II- Existe da parte do vendedor ou do empreiteiro na construção de imóveis de longa duração responsabilidade, perante terceiros adquirentes, fundada na presuntiva deficiência na construção e na defeituosa realização da prestação contratual, designadamente aos defeitos que podem por ele ser suprimidos.
III- Assim, a empresa construtora e vendedora das fracções de um condomínio, cujos adquirentes a pretendem responsabilizar por pretensos defeitos de construção, tem o ónus de provar que não lhe são imputáveis esses defeitos ( que se consideram existir se ela decair na prova ).
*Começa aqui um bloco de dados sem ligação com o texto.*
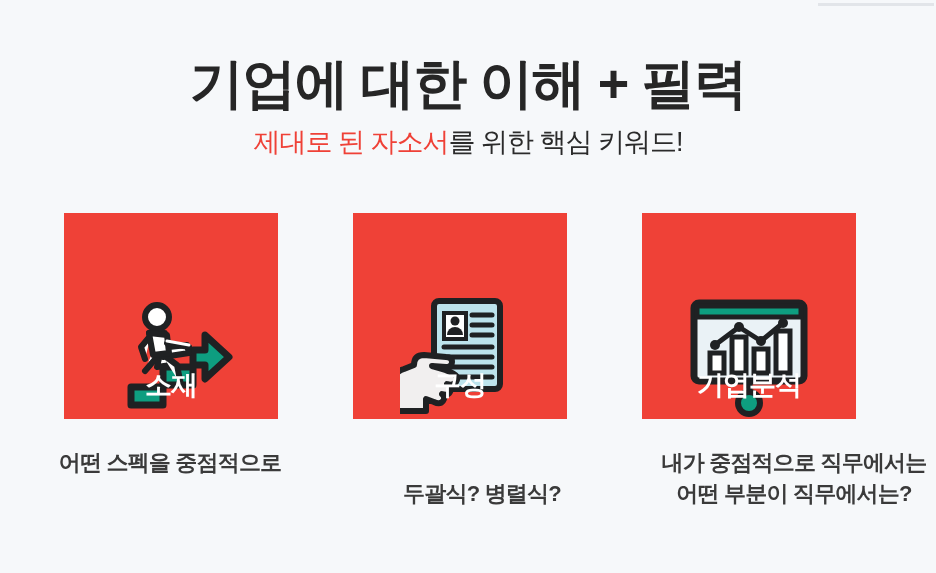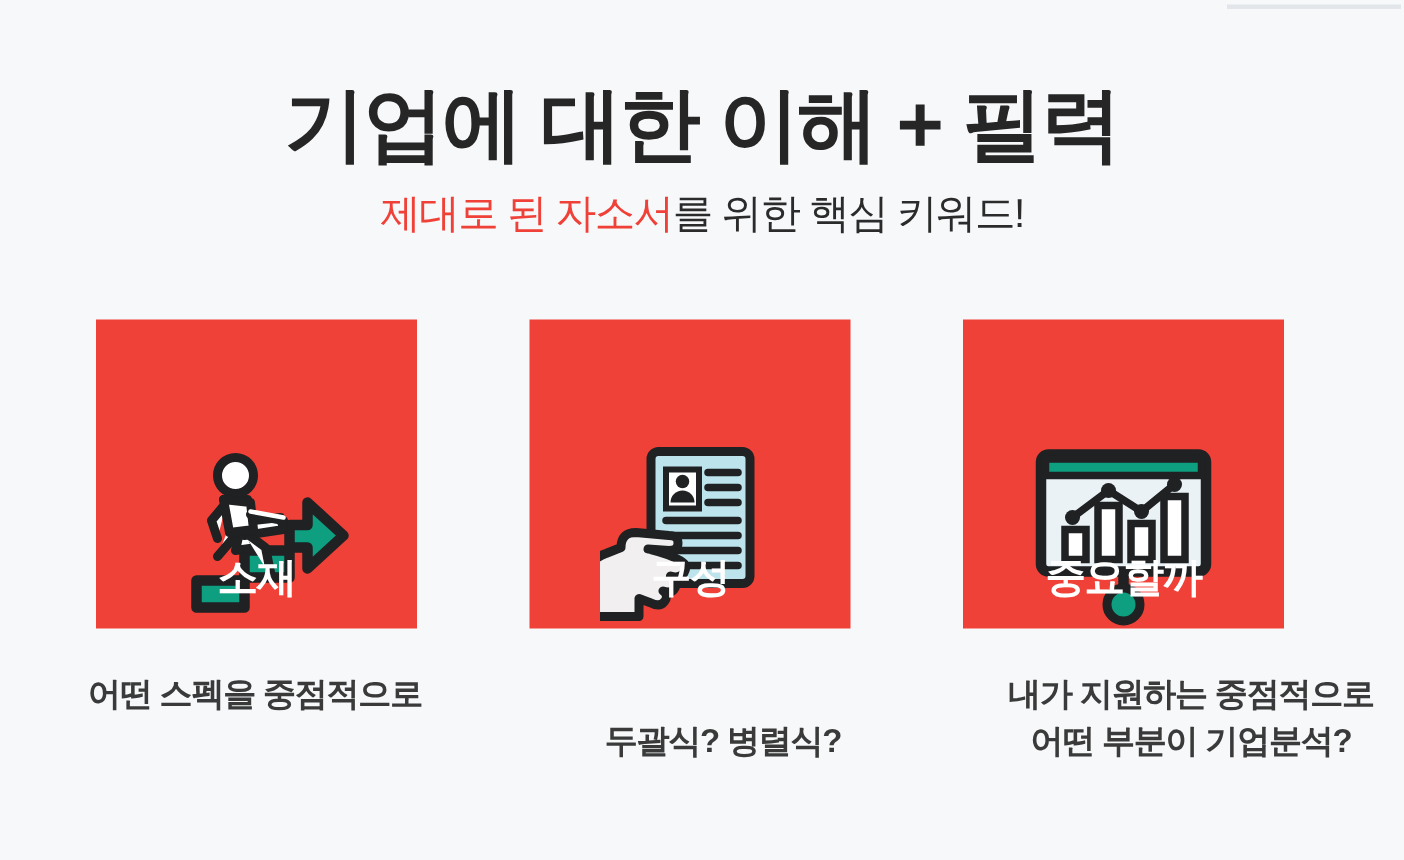--- a/index.html
+++ b/index.html
@@ -201,31 +201,31 @@
           </g>
           <polyline points="29,50 53,32 75,46 97,28" fill="none" stroke="#1f2123" stroke-width="5" stroke-linecap="round" stroke-linejoin="round"></polyline>
           <g fill="#1f2123">
             <circle cx="29" cy="50" r="5"></circle>
             <circle cx="53" cy="32" r="5"></circle>
             <circle cx="75" cy="46" r="5"></circle>
             <circle cx="97" cy="28" r="5"></circle>
           </g>
         </svg>
       </div>
-      <div class="card-label">중요할까</div>
+      <div class="card-label">기업분석</div>
     </div>
 
   </div>
 
   <div class="captions">
     <div class="caption-col">
       <span class="caption-line">어떤 스펙을 중점적으로</span>
     </div>
     <div class="caption-col mid">
       <span class="caption-line">두괄식? 병렬식?</span>
     </div>
     <div class="caption-col">
-      <span class="caption-line">내가 지원하는 중점적으로</span>
-      <span class="caption-line">어떤 부분이 기업분석?</span>
+      <span class="caption-line">내가 중점적으로 직무에서는</span>
+      <span class="caption-line">어떤 부분이 직무에서는?</span>
     </div>
   </div>
 
 </div>
 
 </body></html>

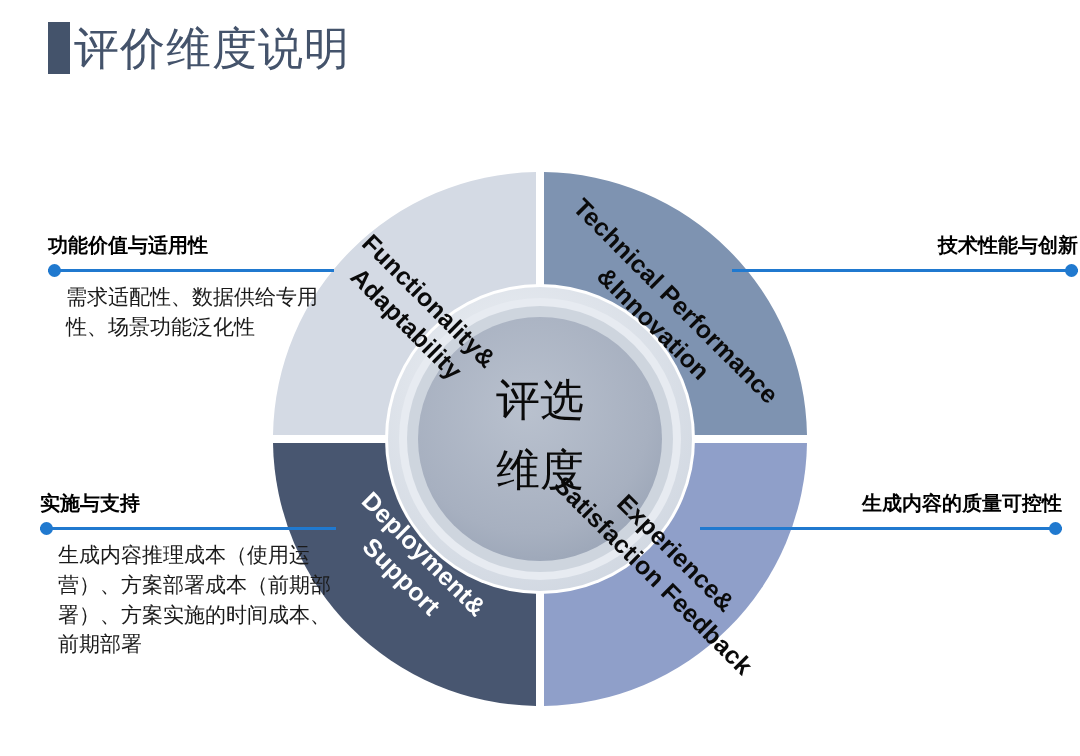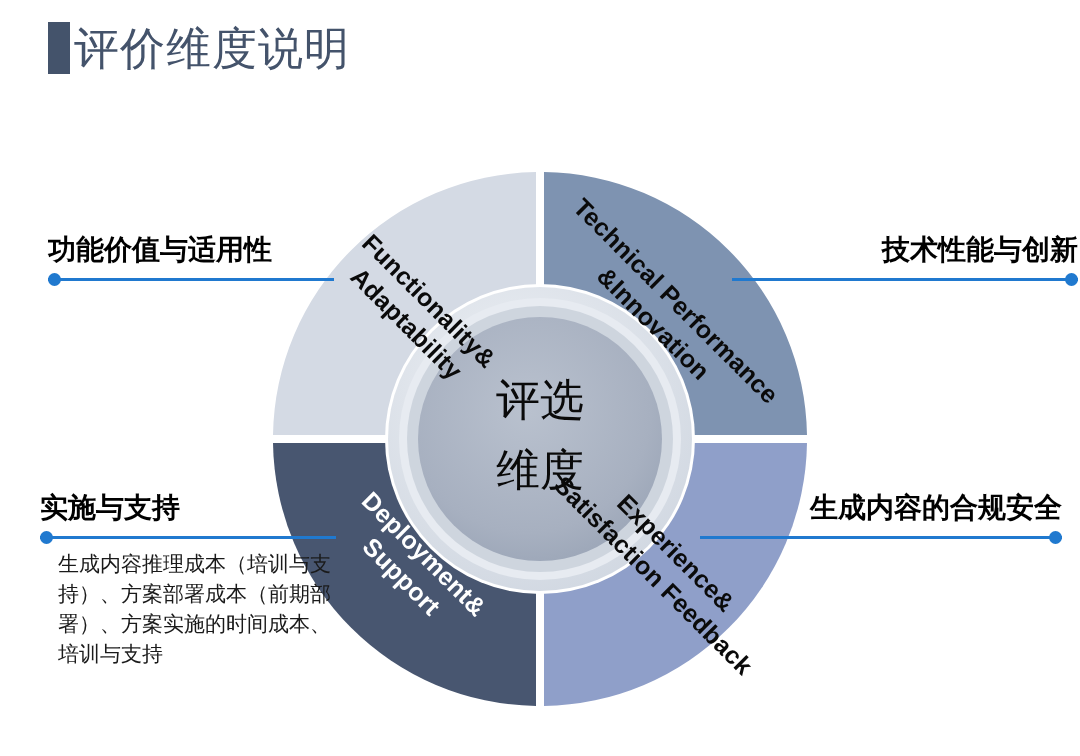--- a/index.html
+++ b/index.html
@@ -63,21 +63,21 @@
     font-family: "Liberation Sans", "DejaVu Sans", sans-serif;
     font-size: 44px;
     fill: #0a0a0a;
   }
 
   
   .callout {
     position: absolute;
   }
   .callout .c-title {
-    font-size: 28px;
+    font-size: 20px;
     font-weight: 700;
     color: #000000;
     white-space: nowrap;
     line-height: 1.15;
   }
   .callout .c-rule {
     position: relative;
     height: 16px;
     margin-top: 5px;
     margin-bottom: 4px;
@@ -184,38 +184,39 @@
     </g>
   </svg>
 </div>
 
 <div class="callout left" id="callout-tl">
   <div class="c-title">功能价值与适用性</div>
   <div class="c-rule">
     <div class="line"></div>
     <div class="dot"></div>
   </div>
+  <div class="c-body">需求适配性、数据供给专用性、场景功能泛化性</div>
 </div>
 
 <div class="callout right" id="callout-tr">
   <div class="c-title">技术性能与创新</div>
   <div class="c-rule">
     <div class="line"></div>
     <div class="dot"></div>
   </div>
 </div>
 
 <div class="callout left" id="callout-bl">
   <div class="c-title">实施与支持</div>
   <div class="c-rule">
     <div class="line"></div>
     <div class="dot"></div>
   </div>
-  <div class="c-body">生成内容推理成本（培训与支持）、方案部署成本（前期部署）、方案实施的时间成本、培训与支持</div>
+  <div class="c-body">生成内容推理成本（使用运营）、方案部署成本（前期部署）、方案实施的时间成本、前期部署</div>
 </div>
 
 <div class="callout right" id="callout-br">
-  <div class="c-title">生成内容的合规安全</div>
+  <div class="c-title">生成内容的质量可控性</div>
   <div class="c-rule">
     <div class="line"></div>
     <div class="dot"></div>
   </div>
 </div>
 
 </body></html>

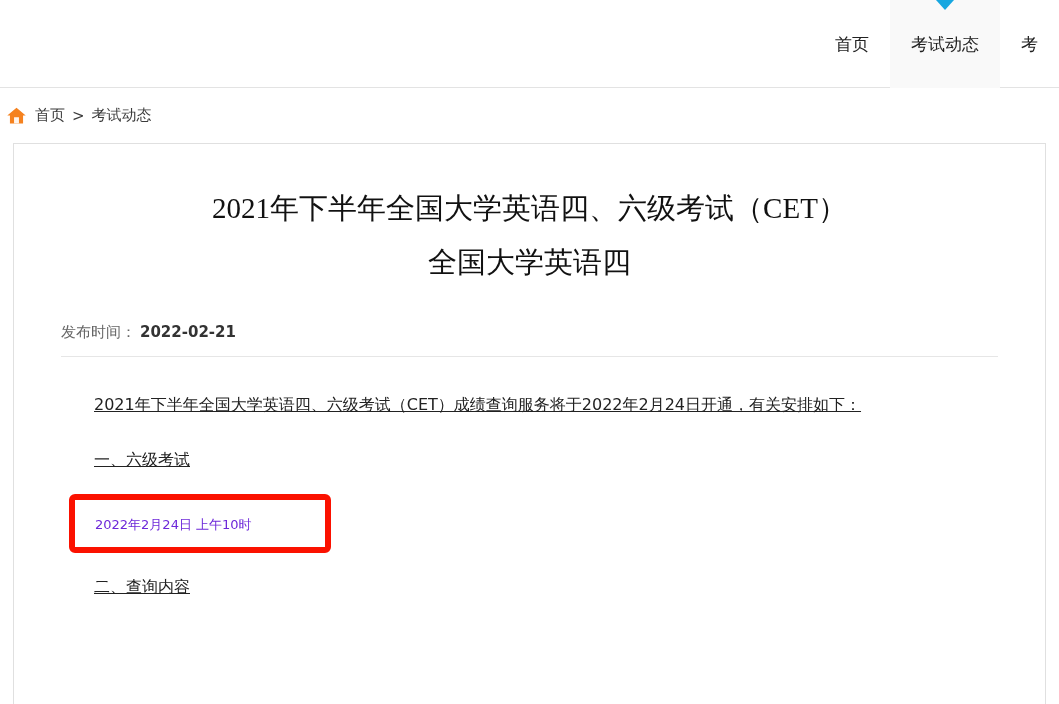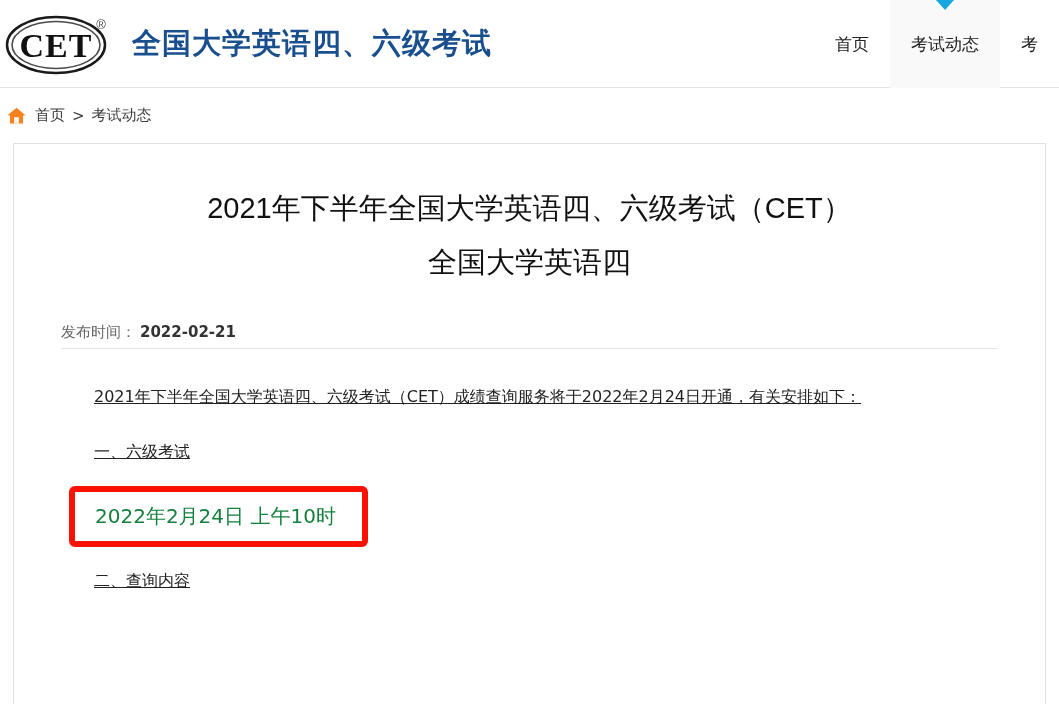--- a/index.html
+++ b/index.html
@@ -112,28 +112,28 @@
     border-bottom: none;
     padding: 0;
   }
 
   .article-title {
     text-align: center;
     font-size: 29px;
     color: #111111;
     line-height: 1.85;
     padding: 38px 110px 0 110px;
-    font-family: Liberation Sans, sans-serif;
+    font-family: Liberation Serif, serif;
     font-weight: normal;
     margin: 0;
   }
 
   .meta-row {
     margin: 34px 47px 0 47px;
-    padding-bottom: 6px;
+    padding-bottom: 14px;
     border-bottom: 1px solid #e6e6e6;
     font-size: 15px;
     color: #555555;
     font-family: "DejaVu Sans", "Liberation Sans", sans-serif;
   }
   .meta-label { color: #666666; }
   .meta-value { font-weight: bold; color: #333333; margin-left: 4px; }
 
   .article-body {
     margin: 0 47px;
@@ -158,42 +158,31 @@
   }
   .highlight-box {
     display: inline-block;
     border: 6px solid #fb1100;
     border-radius: 6px;
     padding: 14px 26px 14px 20px;
     margin-left: 8px;
     min-width: 262px;
   }
   .highlight-text {
-    font-size: 20px;
-    color: #15803d;
+    font-size: 13px;
+    color: #6d28d9;
     line-height: 1;
     white-space: nowrap;
   }
 </style>
 </head>
 <body>
 
 <div class="site-header">
 
-  <div class="brand">
-    <div class="logo-mark">
-      <svg width="118" height="64" viewBox="0 0 118 64" xmlns="http://www.w3.org/2000/svg">
-        <ellipse cx="52" cy="33" rx="49" ry="28" fill="#ffffff" stroke="#1a1a1a" stroke-width="2.5"></ellipse>
-        <ellipse cx="52" cy="33" rx="44" ry="23.5" fill="#ffffff" stroke="#4a4a4a" stroke-width="1.6"></ellipse>
-        <text x="52" y="45" text-anchor="middle" font-family="'Liberation Serif','DejaVu Serif',serif" font-size="34" font-weight="bold" fill="#111111" letter-spacing="1">CET</text>
-        <text x="97" y="17" text-anchor="middle" font-family="'Liberation Sans','DejaVu Sans',sans-serif" font-size="13" fill="#444444">®</text>
-      </svg>
-    </div>
-    <div class="brand-title">全国大学英语四、六级考试</div>
-  </div>
 
   <nav class="main-nav">
     <div class="nav-item">
       <span>首页</span>
     </div>
     <div class="nav-item active">
       <span class="nav-caret"></span>
       <span>考试动态</span>
     </div>
     <div class="nav-item">

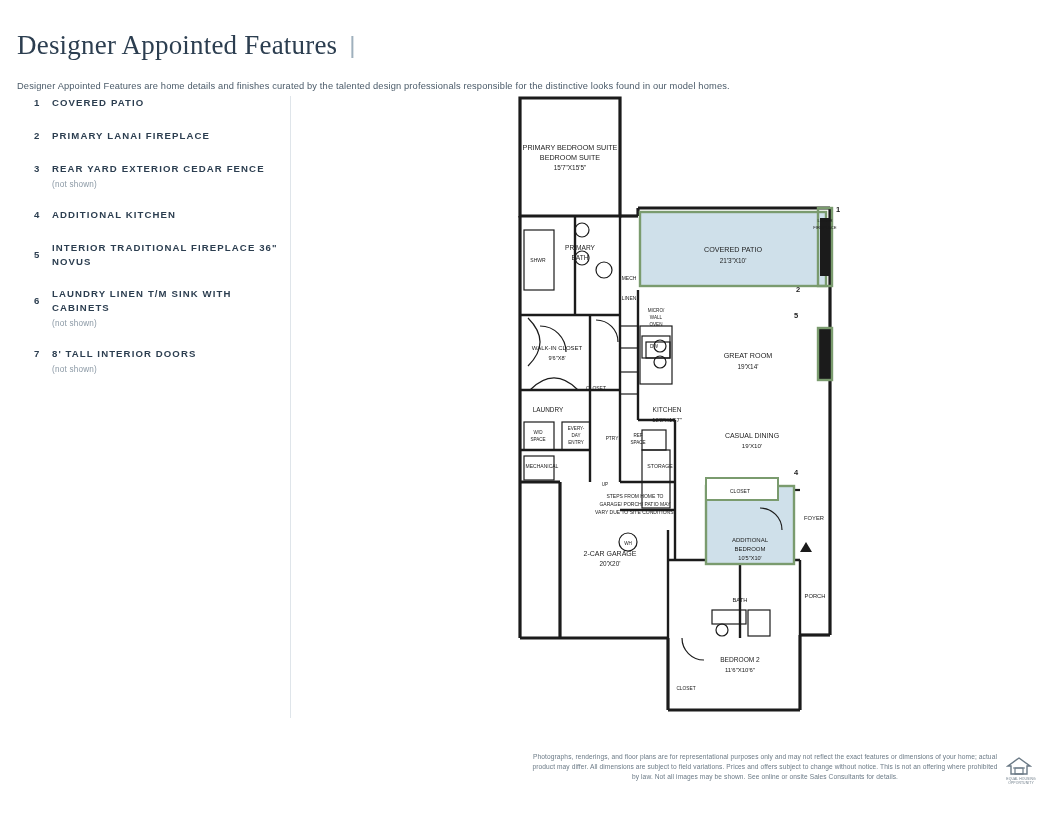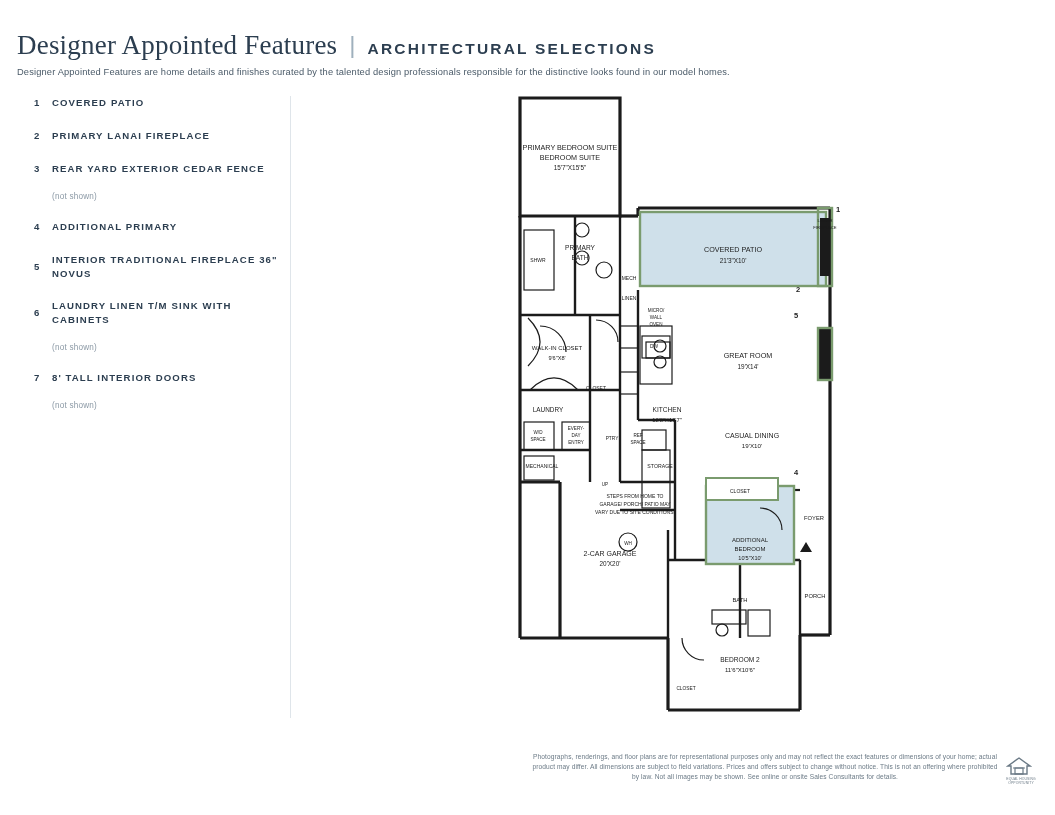--- a/index.html
+++ b/index.html
@@ -46,21 +46,21 @@
     position: relative;
     top: -1px;
   }
   .title-sub {
     font-size: 15.5px;
     letter-spacing: 2.2px;
     color: #2c3e50;
     font-weight: 600;
   }
   .subtitle {
-    margin-top: 6px;
+    margin-top: 20px;
     font-size: 9.3px;
     color: #4a5a68;
     letter-spacing: 0.15px;
   }
 
   
   .features {
     position: absolute;
     left: 34px;
     top: 96px;
@@ -86,21 +86,21 @@
     font-size: 9.6px;
     font-weight: 700;
     letter-spacing: 1.1px;
     color: #2c3e50;
     line-height: 1.45;
   }
   .feature-note {
     font-size: 8.2px;
     color: #8b99a5;
     letter-spacing: 0.2px;
-    margin-top: 16px;
+    margin-top: 4px;
   }
   .feature.tall .feature-num { padding-top: 8px; }
 
   
   .v-divider {
     position: absolute;
     left: 290px;
     top: 96px;
     width: 1px;
     height: 622px;
@@ -156,21 +156,20 @@
 </style>
 </head>
 <body>
 
 <div class="page">
 
   <div class="header">
     <div class="title-row">
       <span class="title-main">Designer Appointed Features</span>
       <span class="title-divider">|</span>
-      <span class="title-sub">ARCHITECTURAL SELECTIONS</span>
     </div>
     <div class="subtitle">Designer Appointed Features are home details and finishes curated by the talented design professionals responsible for the distinctive looks found in our model homes.</div>
   </div>
 
   <div class="features">
     <div class="feature">
       <div class="feature-num">1</div>
       <div class="feature-body">
         <div class="feature-label">COVERED PATIO</div>
       </div>
@@ -184,21 +183,21 @@
     <div class="feature">
       <div class="feature-num">3</div>
       <div class="feature-body">
         <div class="feature-label">REAR YARD EXTERIOR CEDAR FENCE</div>
         <div class="feature-note">(not shown)</div>
       </div>
     </div>
     <div class="feature">
       <div class="feature-num">4</div>
       <div class="feature-body">
-        <div class="feature-label">ADDITIONAL PRIMARY</div>
+        <div class="feature-label">ADDITIONAL KITCHEN</div>
       </div>
     </div>
     <div class="feature tall">
       <div class="feature-num">5</div>
       <div class="feature-body">
         <div class="feature-label">INTERIOR TRADITIONAL FIREPLACE 36" NOVUS</div>
       </div>
     </div>
     <div class="feature tall">
       <div class="feature-num">6</div>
IV- Não há obstáculo à cumulação do pedido de indemnização com o de eliminação dos defeitos da construção de um edifício desde que aquela tenha por objecto outros danos que não fiquem ressarcidos com a pretendida eliminação.
V- São ressarcíveis os danos não patrimoniais, mesmo quando resultem do incumprimento de obrigações.
VI- Os danos não patrimoniais só são indemnizáveis quando a sua gravidade reclame a tutela do direito.